■ Work request
Return the essay on the purpose of government word for word, from its title to its final sentence.

■ Text block
Lessons from the past: “So What is Government for Anyway?”

By Greg Kennedy

I have recently made a habit of asking this question at opportune moments in classes and public lectures.  Hilarious bewilderment usually ensues.  Younger people shrug, while older people often get angry because of corrupt senators.

I am increasingly convinced that this has become an esoteric question in our modern society.  Political scientists for example, would probably answer with some notion of the social contract – the idea that we accept certain limitations on our freedom (to obey laws, to pay taxes) in return for protection and services that only a centralized sovereign government can provide.  When I ask the follow-up question “why do you pay taxes?” people generally respond along these lines, with reference to education and healthcare.

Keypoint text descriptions
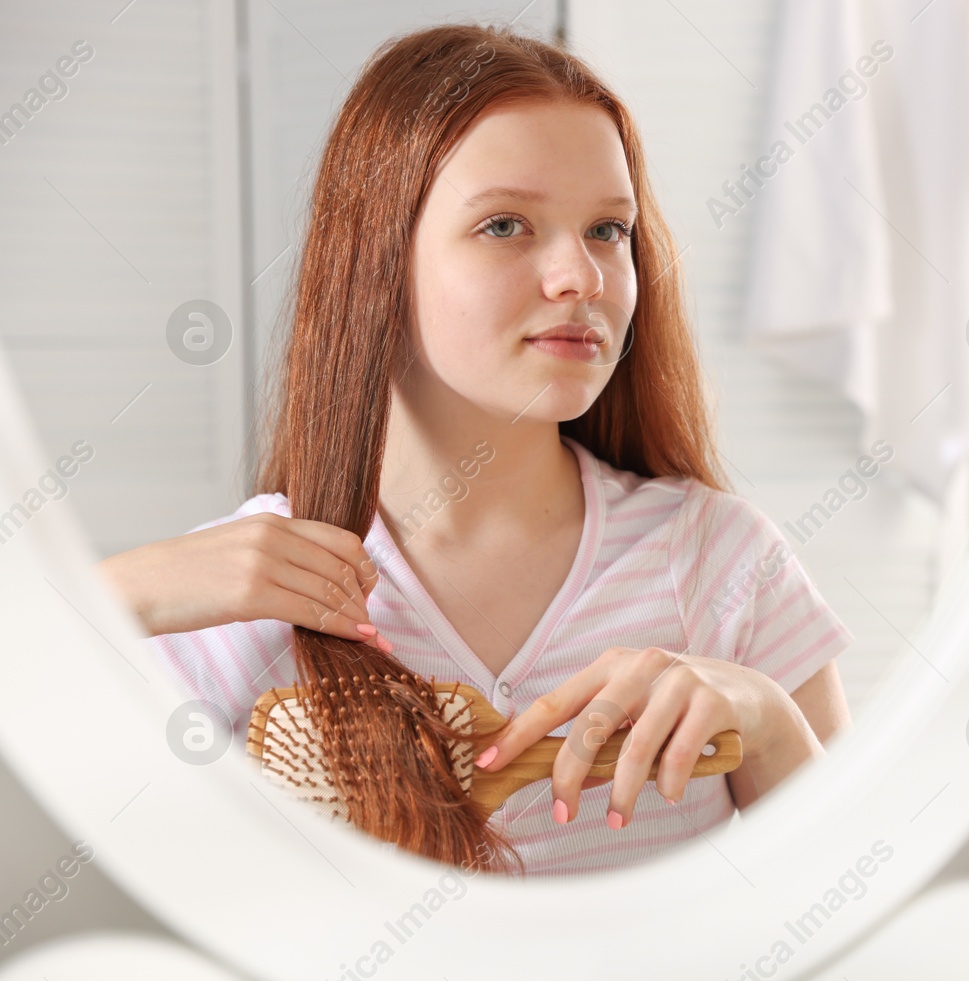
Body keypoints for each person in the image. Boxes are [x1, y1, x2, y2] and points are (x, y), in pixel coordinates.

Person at [95, 24, 853, 875]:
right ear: (376, 263)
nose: (582, 276)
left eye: (609, 230)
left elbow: (861, 923)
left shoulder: (723, 562)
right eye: (505, 225)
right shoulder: (237, 593)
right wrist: (111, 597)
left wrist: (769, 721)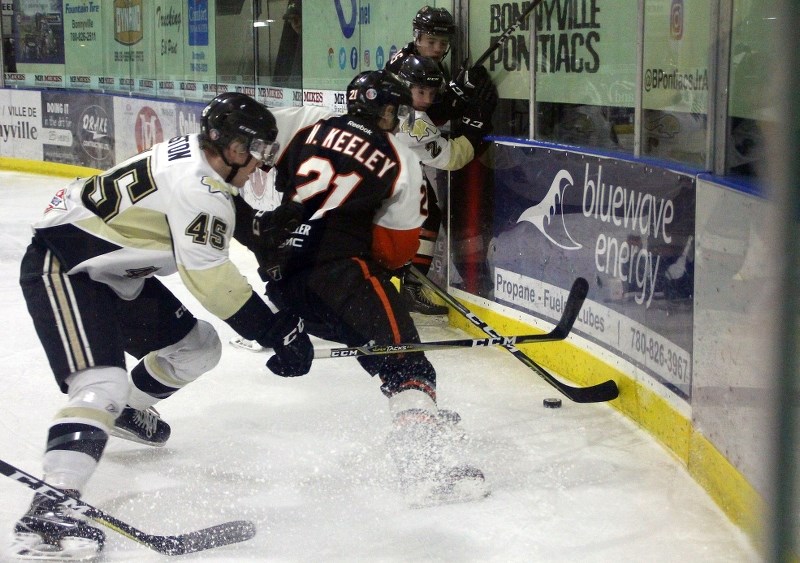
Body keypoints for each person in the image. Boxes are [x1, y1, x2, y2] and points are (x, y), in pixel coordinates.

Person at [11, 92, 313, 560]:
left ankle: (128, 411)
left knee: (198, 347)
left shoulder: (198, 161)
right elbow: (211, 281)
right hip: (68, 265)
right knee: (101, 383)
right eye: (251, 150)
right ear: (227, 145)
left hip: (113, 269)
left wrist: (256, 232)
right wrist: (276, 333)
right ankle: (51, 507)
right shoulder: (200, 188)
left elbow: (214, 214)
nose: (258, 163)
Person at [249, 70, 489, 506]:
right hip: (339, 276)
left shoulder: (308, 120)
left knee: (376, 343)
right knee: (408, 364)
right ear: (386, 111)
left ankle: (415, 415)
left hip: (279, 279)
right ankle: (425, 472)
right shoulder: (400, 155)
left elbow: (250, 135)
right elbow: (397, 250)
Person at [386, 6, 498, 314]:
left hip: (392, 157)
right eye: (431, 41)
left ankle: (400, 285)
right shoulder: (407, 79)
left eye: (442, 42)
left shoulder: (416, 65)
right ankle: (397, 287)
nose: (438, 48)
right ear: (417, 36)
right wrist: (471, 119)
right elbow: (428, 126)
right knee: (422, 214)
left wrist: (455, 95)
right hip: (394, 158)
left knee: (426, 214)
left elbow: (428, 111)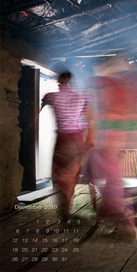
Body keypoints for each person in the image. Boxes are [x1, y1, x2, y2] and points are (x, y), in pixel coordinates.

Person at [87, 56, 137, 243]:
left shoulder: (105, 84)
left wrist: (91, 137)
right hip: (115, 137)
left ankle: (127, 229)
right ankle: (101, 213)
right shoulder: (126, 84)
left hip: (107, 137)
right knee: (111, 180)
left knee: (113, 183)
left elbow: (96, 113)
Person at [41, 72, 94, 221]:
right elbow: (89, 120)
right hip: (76, 137)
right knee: (72, 174)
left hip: (62, 138)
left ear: (59, 81)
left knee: (59, 175)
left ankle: (64, 210)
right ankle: (66, 208)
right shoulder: (82, 97)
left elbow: (34, 115)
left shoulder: (50, 96)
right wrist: (89, 139)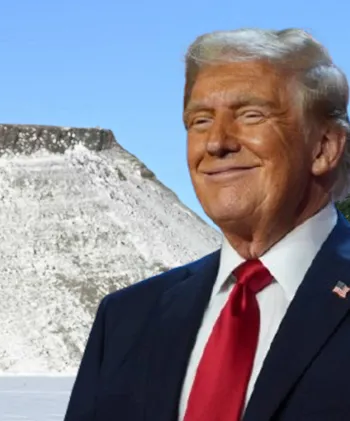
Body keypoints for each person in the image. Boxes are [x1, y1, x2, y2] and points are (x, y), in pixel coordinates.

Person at [64, 27, 350, 421]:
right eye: (199, 121)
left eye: (250, 115)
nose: (216, 142)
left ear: (324, 147)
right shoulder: (125, 318)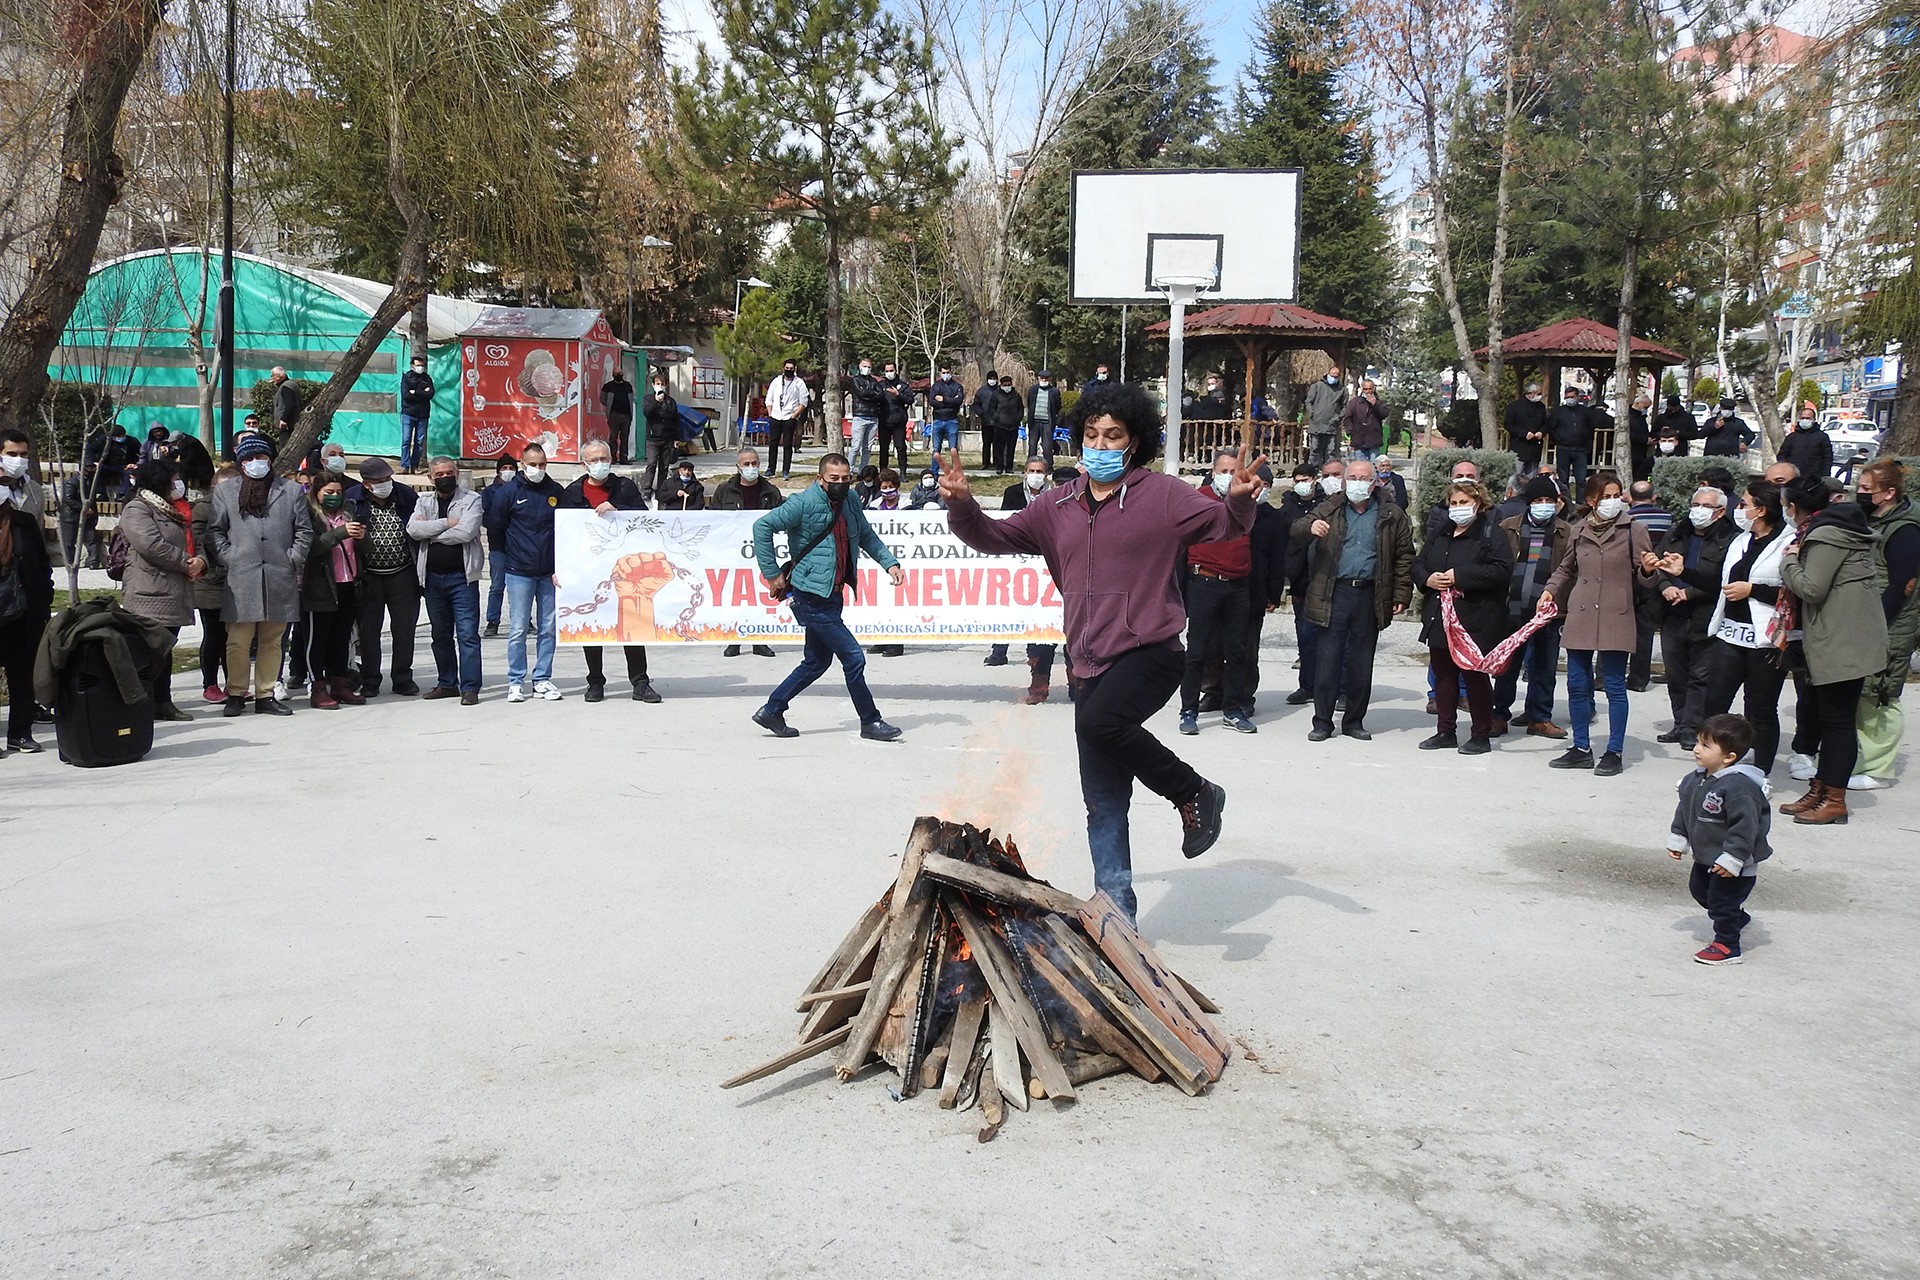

■ Expected answer
Lessons from the past: “So What is Government for Anyway?”

By Greg Kennedy

I have recently made a habit of asking this question at opportune moments in classes and public lectures.  Hilarious bewilderment usually ensues.  Younger people shrug, while older people often get angry because of corrupt senators.

I am increasingly convinced that this has become an esoteric question in our modern society.  Political scientists for example, would probably answer with some notion of the social contract – the idea that we accept certain limitations on our freedom (to obey laws, to pay taxes) in return for protection and services that only a centralized sovereign government can provide.  When I ask the follow-up question “why do you pay taxes?” people generally respond along these lines, with reference to education and healthcare.